Trump says Hegseth and Joint Chiefs chair wanted victory, not a ceasefire with Iran
President Trump revealed Tuesday that Defense Secretary Pete Hegseth and Joint Chiefs of Staff Chair Gen. Dan Caine were "disappointed" by the prospect of a negotiated ceasefire with Iran, saying the two military leaders preferred outright victory over a diplomatic settlement.
Speaking in the Oval Office following the swearing in of Homeland Security Secretary Markwayne Mullin, Trump framed the tension as a sign of strength, not division.
"I think this thing's going to be settled very soon and they go, 'Oh, that's too bad.' Pete didn't want it to be settled."
Trump called Hegseth and Caine "the only two people that were quite disappointed" by the possibility of a deal, The Hill reported. Their preference, he said, was straightforward.
"They were not interested in settlement. They were interested in just winning this thing."
Negotiation by Other Means
Hegseth has made no secret of how the Pentagon views its role in the broader diplomatic calculus. The Defense Secretary offered a characteristically blunt summary of the military's contribution to the negotiating table. "We negotiate with bombs."
That line captures something the foreign policy establishment has spent decades trying to unlearn: that military strength is not an obstacle to diplomacy but the precondition for it. Every serious negotiation in history has been shaped by what happens when talks fail. Hegseth is simply willing to say it out loud.
The conflict with Iran has now crossed into its fourth week. Trump has previously indicated that negotiations are happening that could halt the war, while also signaling at other times that new strikes on Iran could happen if talks falter. The combination is not contradictory. It is leverage.
Victory, Then Settlement
Trump declared victory on Tuesday, stating that the U.S. military has severely degraded Iran's military. He went further, arguing that "regime change already took place" and that many of Iran's leaders were killed by airstrikes.
These are extraordinary claims, and if even partially accurate, they reframe what a ceasefire would actually mean. A settlement negotiated from a position of dominance is not a concession. It is a terms sheet. The frustration from Hegseth and Caine reads less like insubordination and more like warriors who see the finish line and want to cross it, not stop short.
There is a long, painful history of American military campaigns that achieved tactical dominance only to have political leadership settle for ambiguous outcomes. Korea. Vietnam. Iraq, twice. Afghanistan, for twenty years. The instinct Hegseth and Caine are expressing is not reckless. It is learned.
The Media as Combatant
Trump also took aim at press coverage of the conflict, slamming the news media and arguing that the war "has been won."

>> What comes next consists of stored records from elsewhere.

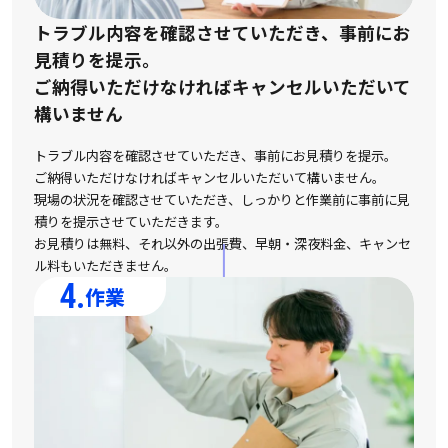
トラブル内容を確認させていただき、事前にお
見積りを提示。
ご納得いただけなければキャンセルいただいて
構いません
トラブル内容を確認させていただき、事前にお見積りを提示。
ご納得いただけなければキャンセルいただいて構いません。
現場の状況を確認させていただき、しっかりと作業前に事前に見
積りを提示させていただきます。
お見積りは無料、それ以外の出張費、早朝・深夜料金、キャンセ
ル料もいただきません。
4.
作業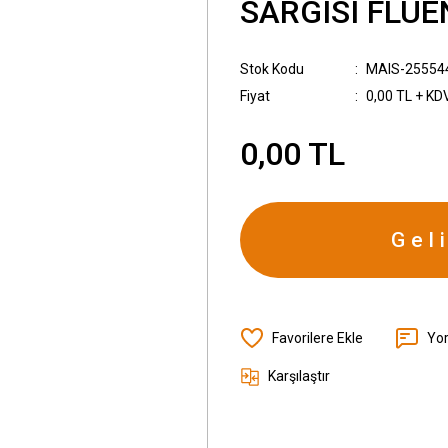
SARGISI FLUE
Stok Kodu
MAIS-25554
Fiyat
0,00 TL + KD
0,00 TL
Gel
Yo
Karşılaştır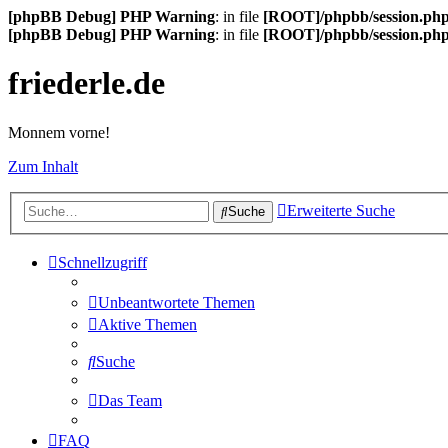
[phpBB Debug] PHP Warning
: in file
[ROOT]/phpbb/session.ph
[phpBB Debug] PHP Warning
: in file
[ROOT]/phpbb/session.ph
friederle.de
Monnem vorne!
Zum Inhalt
Erweiterte Suche
Suche
Schnellzugriff
Unbeantwortete Themen
Aktive Themen
Suche
Das Team
FAQ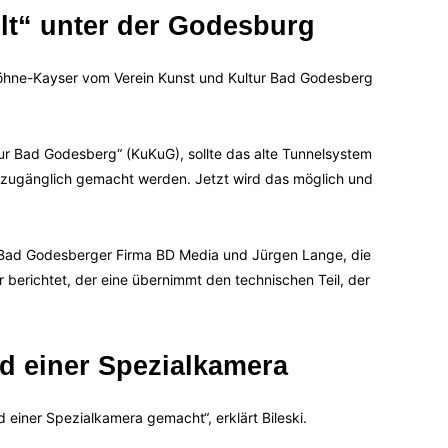
lt“ unter der Godesburg
 Köhne-Kayser vom Verein Kunst und Kultur Bad Godesberg
ur Bad Godesberg“ (KuKuG), sollte das alte Tunnelsystem
en zugänglich gemacht werden. Jetzt wird das möglich und
er Bad Godesberger Firma BD Media und Jürgen Lange, die
 berichtet, der eine übernimmt den technischen Teil, der
d einer Spezialkamera
einer Spezialkamera gemacht“, erklärt Bileski.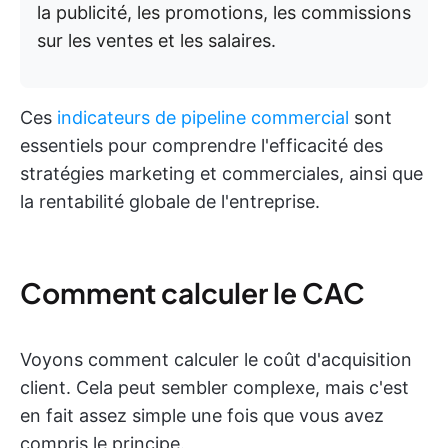
la publicité, les promotions, les commissions
sur les ventes et les salaires.
Ces
indicateurs de pipeline commercial
sont
essentiels pour comprendre l'efficacité des
stratégies marketing et commerciales, ainsi que
la rentabilité globale de l'entreprise.
Comment calculer le CAC
Voyons comment calculer le coût d'acquisition
client. Cela peut sembler complexe, mais c'est
en fait assez simple une fois que vous avez
compris le principe.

"You know, I don't like to say this, we've won this, because this war has been won, the only one that likes to keep it going is the fake news."

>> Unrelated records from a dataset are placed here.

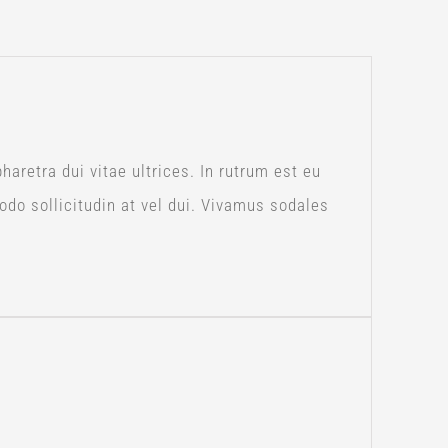
aretra dui vitae ultrices. In rutrum est eu
do sollicitudin at vel dui. Vivamus sodales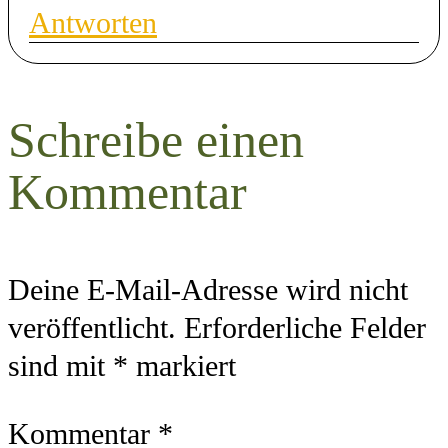
Antworten
Schreibe einen
Kommentar
Deine E-Mail-Adresse wird nicht
veröffentlicht.
Erforderliche Felder
sind mit
*
markiert
Kommentar
*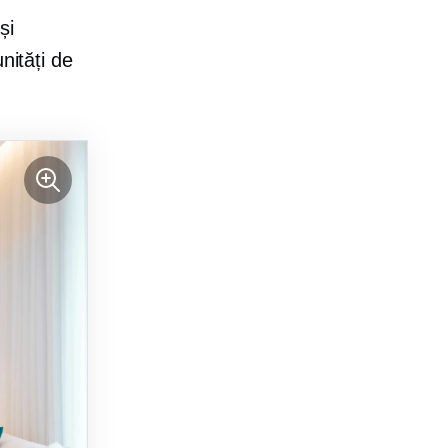
și
nități de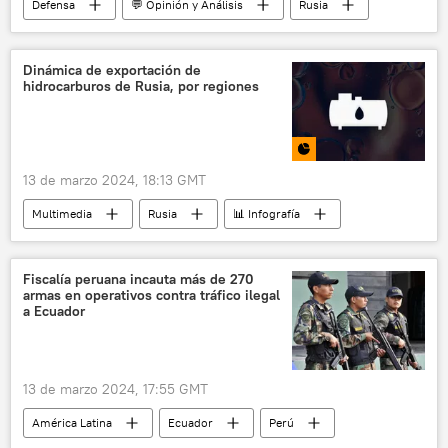
Defensa
💬 Opinión y Análisis
Rusia
📰 Operación rusa de desmilitarización y desnazificación de Ucrania
Ucrania
🛡️ Zonas de conflicto
Dinámica de exportación de
hidrocarburos de Rusia, por regiones
13 de marzo 2024, 18:13 GMT
Multimedia
Rusia
📊 Infografía
📈 Mercados y finanzas
hidrocarburos
📰 Consecuencias económicas de las sanciones occidentales contra Rusia
Fiscalía peruana incauta más de 270
armas en operativos contra tráfico ilegal
📊 Infografías económicas
a Ecuador
13 de marzo 2024, 17:55 GMT
América Latina
Ecuador
Perú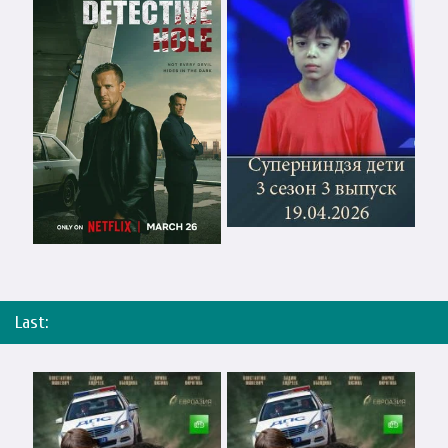
Last: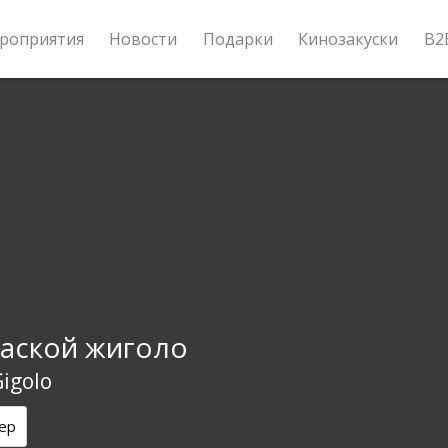
роприятия
Новости
Подарки
Кинозакуски
B2
аской жиголо
igolo
ер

The accusation is familiar, but the context gives it teeth. If the military campaign has indeed degraded Iran's capacity to the degree Trump describes, then coverage that treats the outcome as uncertain or the conflict as escalating is not journalism. It is narrative maintenance.

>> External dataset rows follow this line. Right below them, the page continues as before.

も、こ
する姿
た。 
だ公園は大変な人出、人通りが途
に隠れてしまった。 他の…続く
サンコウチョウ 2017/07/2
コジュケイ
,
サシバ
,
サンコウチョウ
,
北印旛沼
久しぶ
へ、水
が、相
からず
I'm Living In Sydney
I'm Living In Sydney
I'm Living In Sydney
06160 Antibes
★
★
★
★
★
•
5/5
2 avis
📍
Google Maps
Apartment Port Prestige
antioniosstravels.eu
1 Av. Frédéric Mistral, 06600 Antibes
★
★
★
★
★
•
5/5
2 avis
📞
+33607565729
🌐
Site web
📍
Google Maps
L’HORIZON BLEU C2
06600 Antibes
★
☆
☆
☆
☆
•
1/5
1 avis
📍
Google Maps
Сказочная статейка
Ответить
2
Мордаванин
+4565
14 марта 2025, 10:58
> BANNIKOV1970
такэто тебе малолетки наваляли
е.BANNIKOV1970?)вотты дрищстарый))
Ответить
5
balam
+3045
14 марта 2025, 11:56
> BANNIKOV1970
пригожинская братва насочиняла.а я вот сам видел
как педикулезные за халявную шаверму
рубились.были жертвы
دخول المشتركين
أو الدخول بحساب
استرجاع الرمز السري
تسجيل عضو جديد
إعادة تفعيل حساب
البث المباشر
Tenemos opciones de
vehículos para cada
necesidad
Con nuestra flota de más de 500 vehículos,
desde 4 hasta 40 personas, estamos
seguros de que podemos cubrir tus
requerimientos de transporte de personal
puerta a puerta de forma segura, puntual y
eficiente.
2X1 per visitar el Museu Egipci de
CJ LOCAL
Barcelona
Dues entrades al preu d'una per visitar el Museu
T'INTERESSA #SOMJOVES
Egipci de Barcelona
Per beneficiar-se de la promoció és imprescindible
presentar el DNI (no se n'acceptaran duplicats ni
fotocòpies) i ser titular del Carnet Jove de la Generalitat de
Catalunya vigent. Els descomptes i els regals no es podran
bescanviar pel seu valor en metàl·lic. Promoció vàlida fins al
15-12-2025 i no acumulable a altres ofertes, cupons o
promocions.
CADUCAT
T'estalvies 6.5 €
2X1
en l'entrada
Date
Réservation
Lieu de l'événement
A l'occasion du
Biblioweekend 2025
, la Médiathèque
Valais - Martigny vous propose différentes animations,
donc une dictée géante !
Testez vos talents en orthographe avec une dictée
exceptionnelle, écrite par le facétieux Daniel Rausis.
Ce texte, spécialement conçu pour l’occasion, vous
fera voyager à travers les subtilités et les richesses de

The pattern is not new. Media outlets that spent years demanding American withdrawal from foreign entanglements suddenly discover the virtues of caution and restraint the moment a Republican president uses force effectively. When Obama launched airstrikes across seven countries, the coverage was muted. When Trump acts decisively against a regime that has sponsored terrorism for four decades, every editorial board finds its conscience.
What Comes Next
The dynamic Trump described in the Oval Office is actually a healthy one. A president pursuing diplomatic resolution while his military leaders push for total victory creates the exact pressure that forces adversaries to negotiate seriously. Iran has to weigh not just what Trump is offering, but what Hegseth is prepared to deliver if the offer is rejected.
That is not dysfunction. That is statecraft with teeth.
The swearing in of Mullin as Homeland Security Secretary, the backdrop to these remarks, is itself a signal. The administration is filling its roster, consolidating its team, and executing across multiple fronts simultaneously. The diplomatic track continues. The military track continues. And the people running both would rather win than manage.
Washington hasn't seen that alignment in a long time.